Before I move onto my next point ( “I wanted to stop feeling like the last kid chosen for the team in the wedding industry”), let’s pause here for a photo break. Some of the yummy catered food from Square Meals (other delicious treats on day 2–that I ate all up before I had a chance to photograph them– were provided by Batter Bakery):
Workshop video happening right here with cinematographer Drew Dorsey and his super lovely fiancé Rachel:
The first day ended with a magical performance by Tim & Nicki Bluhm:
And now back to the regularly scheduled program. When I started my wedding & portrait business with the thought that it would be a “not-too-painful transition”, I didn’t realize how much I was kidding myself. Pretty much all aspects of the work itself are enjoyable for me. I even like the running of the every-day business that many others complain of. I enjoy the balance of using my artistic side and my organized, purposeful side. It plays to all my strengths. But I really thought I could be good at what I did and business would fall into place, and that hasn’t happened exactly.
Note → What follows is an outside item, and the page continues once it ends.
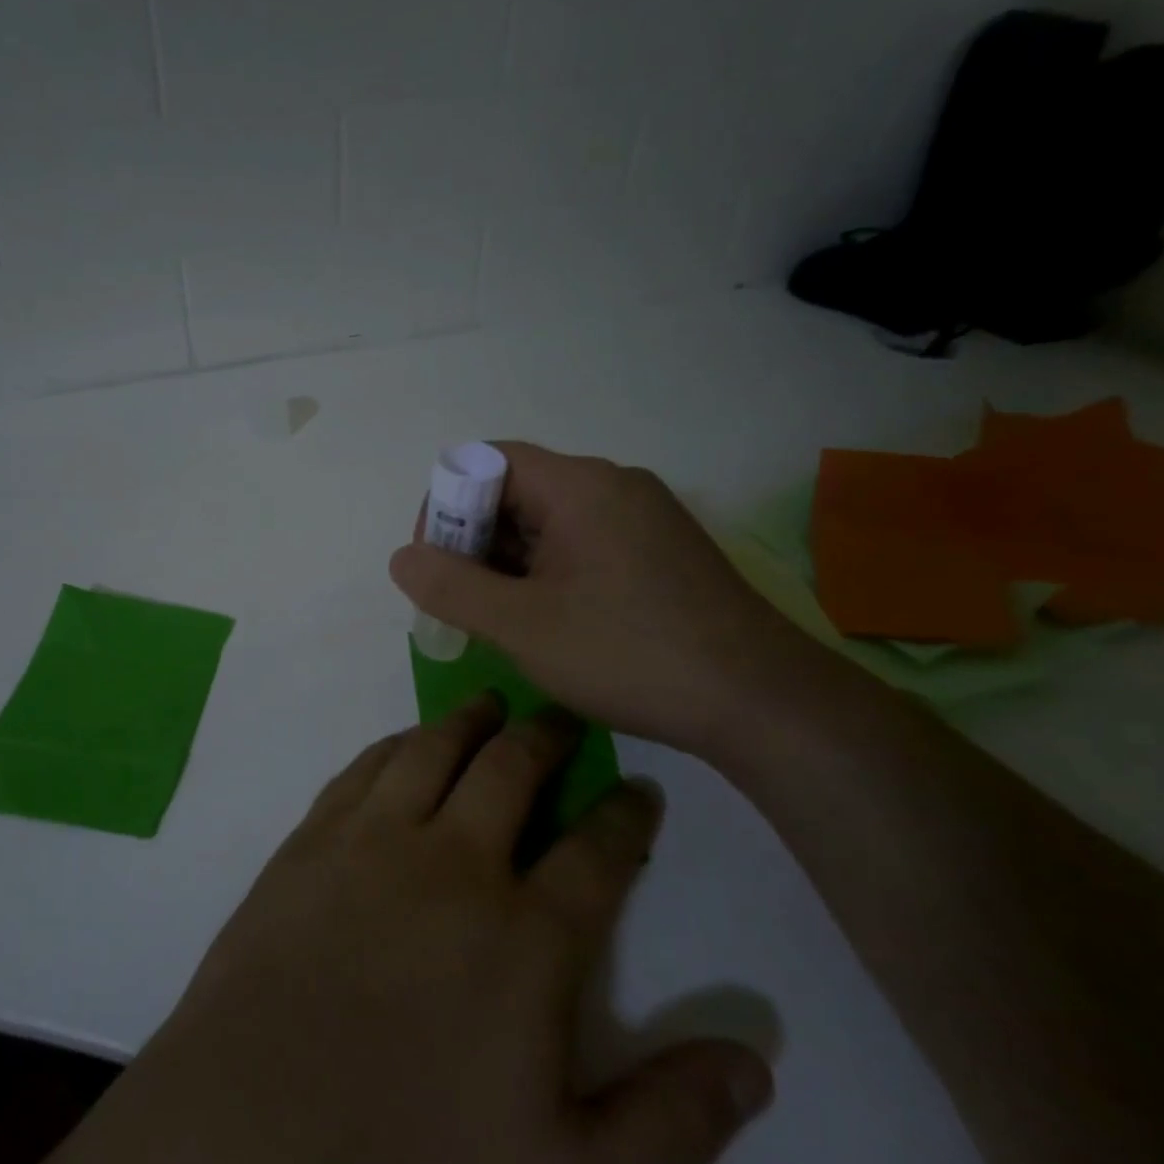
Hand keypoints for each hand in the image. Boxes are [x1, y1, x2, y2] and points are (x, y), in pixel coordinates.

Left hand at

I get a decent amount of business but I am often frustrated by not being able to make this my only job, by the not-too-shabby number of inquiries that ultimately disappear into thin air after the first email, and by feeling like I just don’t fit in. I realized early on that networking could be an important part of a successful business, but I often found myself trying to connect with people just because they were in the industry, not because we had anything in common, besides the same job title. If you know me in real like, you know I am a terrible actress and am basically incapable of feigning something I don’t feel. So these connections didn’t work, and I honestly didn’t really want to make them just for business sake. The result was that I often felt really left out and alone, like the new kid who joined the class in the middle of the year. (Side story: When I was really little my family lived in Newport, Rhode Island. One of the family things we would do on weekends was go to museums that were preserved mansion that the state had taken over. There are tons of these in Newport. California really has nothing like it, so when I moved here and would ask my new classmates about visiting mansions, they would look at me like I was crazy. They also made fun of how I said wolf and draw.) So my second point in attending this workshop was to meet people who are in the industry but who I might have a bit more in common with me, like-minded people, who see wedding photography a little bit more like I do.
The rest of the photos are from day two of the workshop. Fog rising up from the Pacifica bay, cigarettes, wine, and cute boots.
Instant film workshop by artist Chloe Aftel (please promise to check out her work):
LOVE the photo fellow workshopper Becka Robinson took of me (second photo from the left in the middle row):
Noa & Anne Sage (blogger/editor/stylist/what doesn’t she do) of City Sage and Rue Magazine checking out some photos Noa took of the style shoot set up for the day (Anne also gave a talk on using social media to our advantage):
A few shots I took of the gorgeous style shoot:
And these last two pics are from a stop on the drive back from the workshop. I gave a ride to one of the other workshoppers Sam, to her hotel and on the way, we were both compelled to get out and enjoy this view for a moment:
This excellent photo of me is by Sam, check out her other work at Shutter Sam Photography:
And that’s my workshop story. Obviously I want to thank Noa for sharing her invaluable experiences and all the other presenters/teachers, but I also want to thank every other single person who attended the workshop for making me feel like part of something. I, along with most other people I think, have a deep desire to be liked and understood and participating in this workshop with you really helped me feel like that was happening. It was an experience that was greater than the sum of all its individual parts. Finally, a huge thanks to Stacy, Noa’s assistant who made the workshop and whole weekend flow seamlessly.
By the way, I think “Pirate in the Water”, is my favorite track on the new Santigold album. (I’ve listened to Master of My Make-Believe about a million times as I’ve written this post so I am kind of an expert now.)